EXERCISE GOAL
Filter the records below, keeping only lines with the string "תאית".

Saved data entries
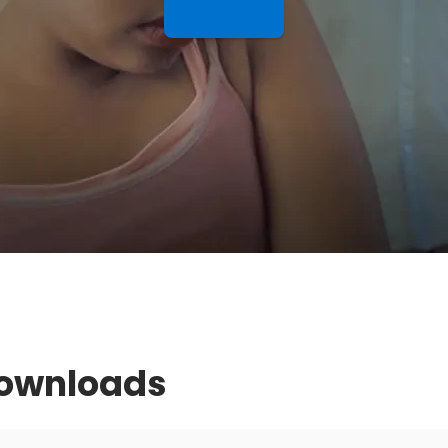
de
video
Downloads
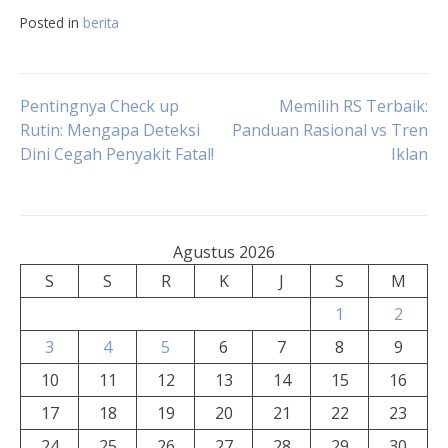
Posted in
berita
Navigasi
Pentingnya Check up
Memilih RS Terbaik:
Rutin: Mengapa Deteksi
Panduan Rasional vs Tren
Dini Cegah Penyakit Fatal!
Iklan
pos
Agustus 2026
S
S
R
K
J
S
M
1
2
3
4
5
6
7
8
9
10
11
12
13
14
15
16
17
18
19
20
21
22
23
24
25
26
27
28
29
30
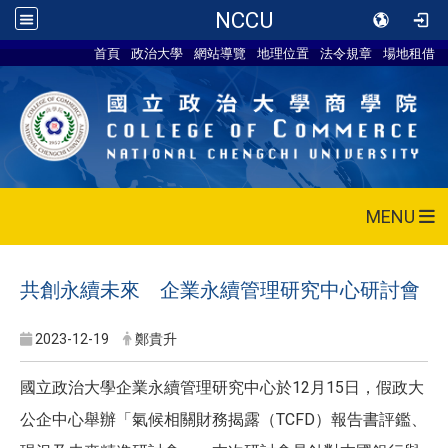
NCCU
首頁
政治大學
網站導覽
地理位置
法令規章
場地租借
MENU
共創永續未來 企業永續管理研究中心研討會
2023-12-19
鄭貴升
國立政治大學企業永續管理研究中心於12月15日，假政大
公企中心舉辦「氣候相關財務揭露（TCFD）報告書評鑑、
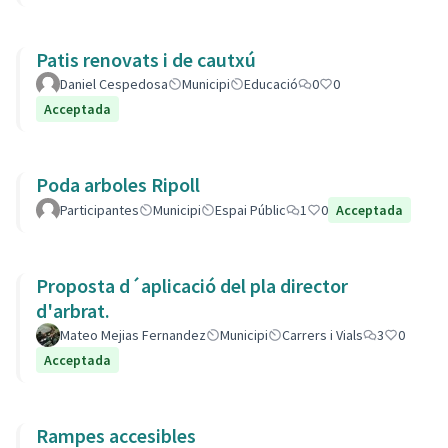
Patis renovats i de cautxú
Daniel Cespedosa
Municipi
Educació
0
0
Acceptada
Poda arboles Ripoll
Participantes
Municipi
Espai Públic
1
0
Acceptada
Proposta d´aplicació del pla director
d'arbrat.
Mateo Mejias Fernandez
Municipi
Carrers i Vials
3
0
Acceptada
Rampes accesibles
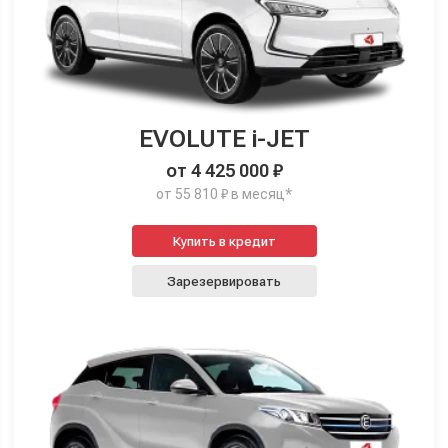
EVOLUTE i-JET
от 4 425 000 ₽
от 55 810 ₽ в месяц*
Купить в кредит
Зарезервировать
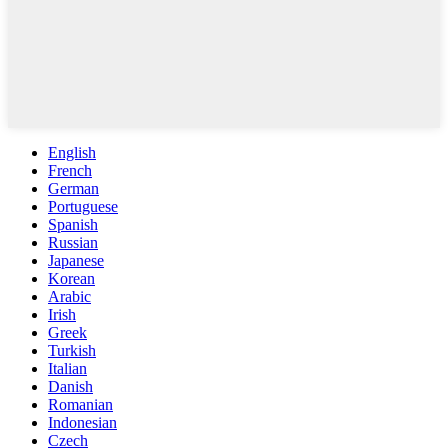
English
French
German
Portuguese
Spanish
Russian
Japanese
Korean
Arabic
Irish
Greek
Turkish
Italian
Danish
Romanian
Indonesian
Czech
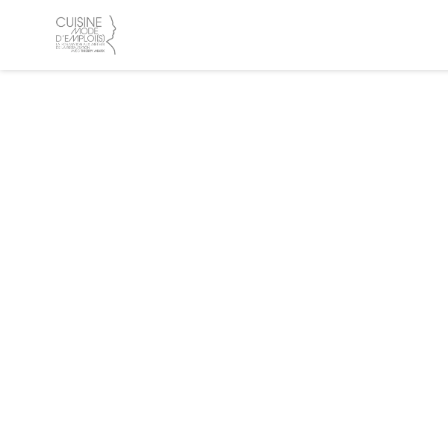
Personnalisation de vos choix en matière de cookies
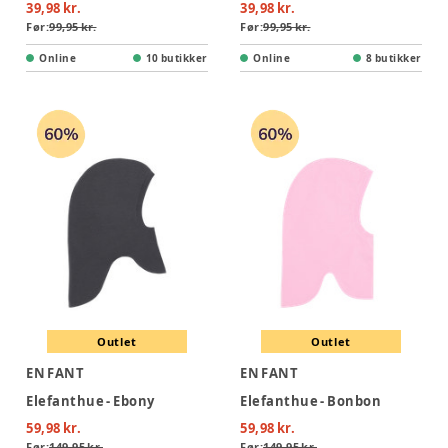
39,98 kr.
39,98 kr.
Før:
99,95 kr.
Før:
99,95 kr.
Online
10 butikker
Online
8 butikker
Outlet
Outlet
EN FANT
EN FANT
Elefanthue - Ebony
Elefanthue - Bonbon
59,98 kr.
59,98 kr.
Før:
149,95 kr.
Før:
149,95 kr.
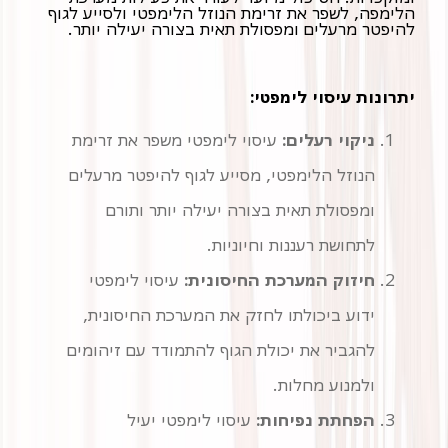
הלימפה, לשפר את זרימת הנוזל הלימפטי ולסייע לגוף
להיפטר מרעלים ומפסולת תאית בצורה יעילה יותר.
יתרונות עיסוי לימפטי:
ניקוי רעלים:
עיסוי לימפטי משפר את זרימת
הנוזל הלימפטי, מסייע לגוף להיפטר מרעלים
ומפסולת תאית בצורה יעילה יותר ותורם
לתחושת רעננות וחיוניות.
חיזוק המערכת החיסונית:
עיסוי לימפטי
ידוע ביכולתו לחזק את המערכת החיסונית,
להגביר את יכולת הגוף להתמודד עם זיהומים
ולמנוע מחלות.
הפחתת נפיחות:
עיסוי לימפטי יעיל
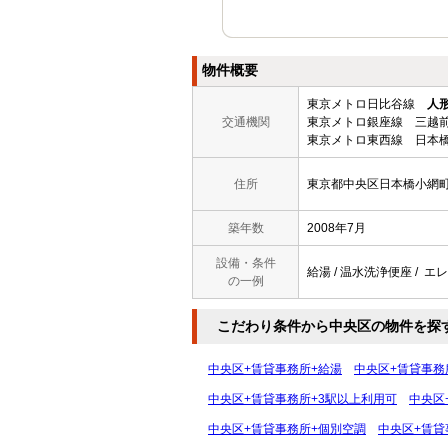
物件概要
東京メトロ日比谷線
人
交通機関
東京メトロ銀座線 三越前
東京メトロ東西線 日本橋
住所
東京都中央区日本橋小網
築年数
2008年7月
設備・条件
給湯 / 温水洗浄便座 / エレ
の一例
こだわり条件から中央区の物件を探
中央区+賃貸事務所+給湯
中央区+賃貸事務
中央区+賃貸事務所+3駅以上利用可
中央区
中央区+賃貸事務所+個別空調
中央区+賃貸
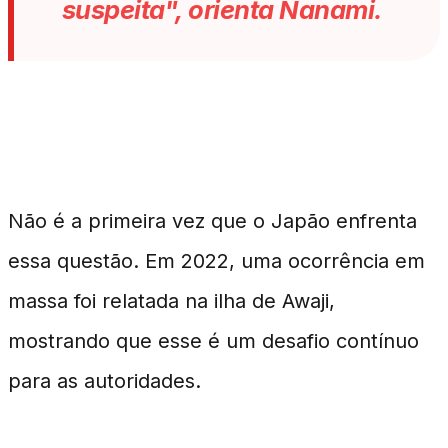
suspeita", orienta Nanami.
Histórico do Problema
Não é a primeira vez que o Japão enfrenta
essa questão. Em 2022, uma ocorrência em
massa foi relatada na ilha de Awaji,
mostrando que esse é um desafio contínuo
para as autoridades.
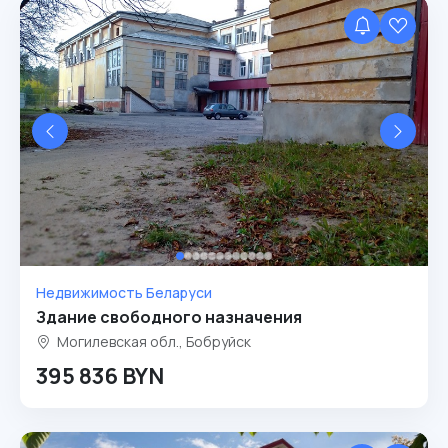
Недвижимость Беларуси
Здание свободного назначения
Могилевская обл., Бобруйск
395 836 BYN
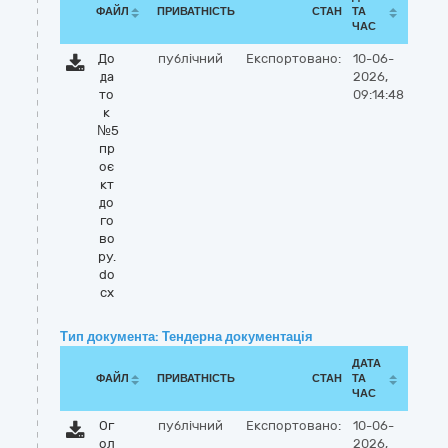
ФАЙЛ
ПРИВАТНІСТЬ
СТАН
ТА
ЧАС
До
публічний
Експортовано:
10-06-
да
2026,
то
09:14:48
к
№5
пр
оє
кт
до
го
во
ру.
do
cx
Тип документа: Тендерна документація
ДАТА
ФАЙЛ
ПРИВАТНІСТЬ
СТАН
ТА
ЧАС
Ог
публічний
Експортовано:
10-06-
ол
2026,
==
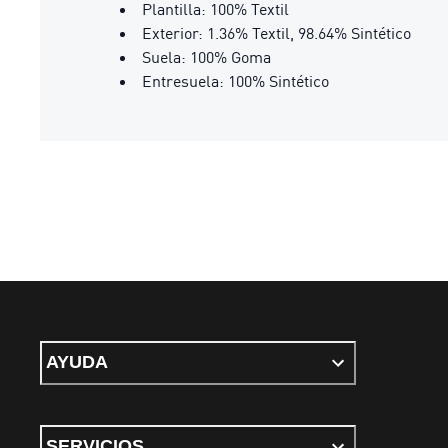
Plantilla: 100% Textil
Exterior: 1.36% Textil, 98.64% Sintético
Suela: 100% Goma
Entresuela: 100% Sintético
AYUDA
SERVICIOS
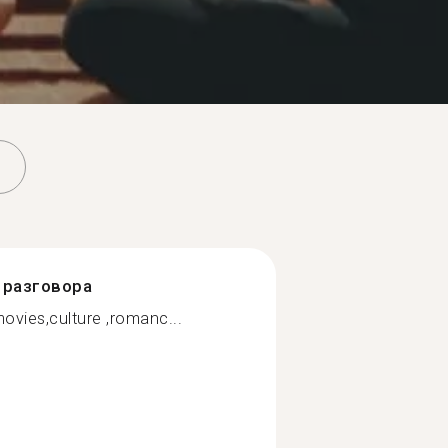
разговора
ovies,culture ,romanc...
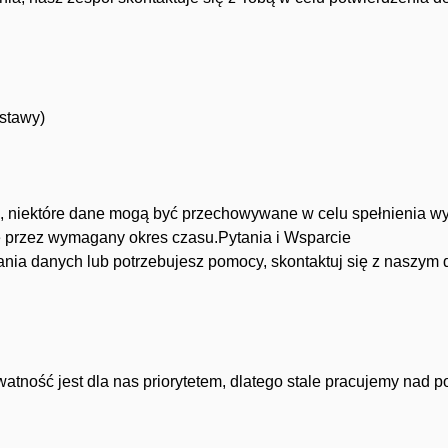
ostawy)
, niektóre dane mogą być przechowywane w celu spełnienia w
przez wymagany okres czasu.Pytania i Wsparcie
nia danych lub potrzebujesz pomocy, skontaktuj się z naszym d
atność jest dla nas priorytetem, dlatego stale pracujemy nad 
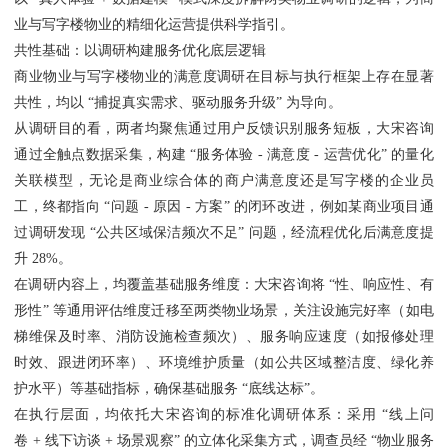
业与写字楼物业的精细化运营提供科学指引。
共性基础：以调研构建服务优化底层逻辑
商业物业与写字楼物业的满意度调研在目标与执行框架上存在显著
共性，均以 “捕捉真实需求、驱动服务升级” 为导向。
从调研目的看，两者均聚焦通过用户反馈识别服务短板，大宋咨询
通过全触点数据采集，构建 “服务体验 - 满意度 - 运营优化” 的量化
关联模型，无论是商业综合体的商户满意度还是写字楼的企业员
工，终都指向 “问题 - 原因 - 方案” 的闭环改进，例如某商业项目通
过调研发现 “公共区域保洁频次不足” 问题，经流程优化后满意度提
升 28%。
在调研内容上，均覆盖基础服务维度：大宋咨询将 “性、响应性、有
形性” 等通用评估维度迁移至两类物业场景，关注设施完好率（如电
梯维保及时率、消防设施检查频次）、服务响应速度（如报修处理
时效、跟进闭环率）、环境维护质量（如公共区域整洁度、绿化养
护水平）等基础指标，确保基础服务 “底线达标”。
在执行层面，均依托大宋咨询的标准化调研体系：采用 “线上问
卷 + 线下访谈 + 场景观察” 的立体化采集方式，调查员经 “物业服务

COMPLETED EXERCISE
להיפטר מרעלים ומפסולת תאית בצורה יעילה יותר.
ומפסולת תאית בצורה יעילה יותר ותורם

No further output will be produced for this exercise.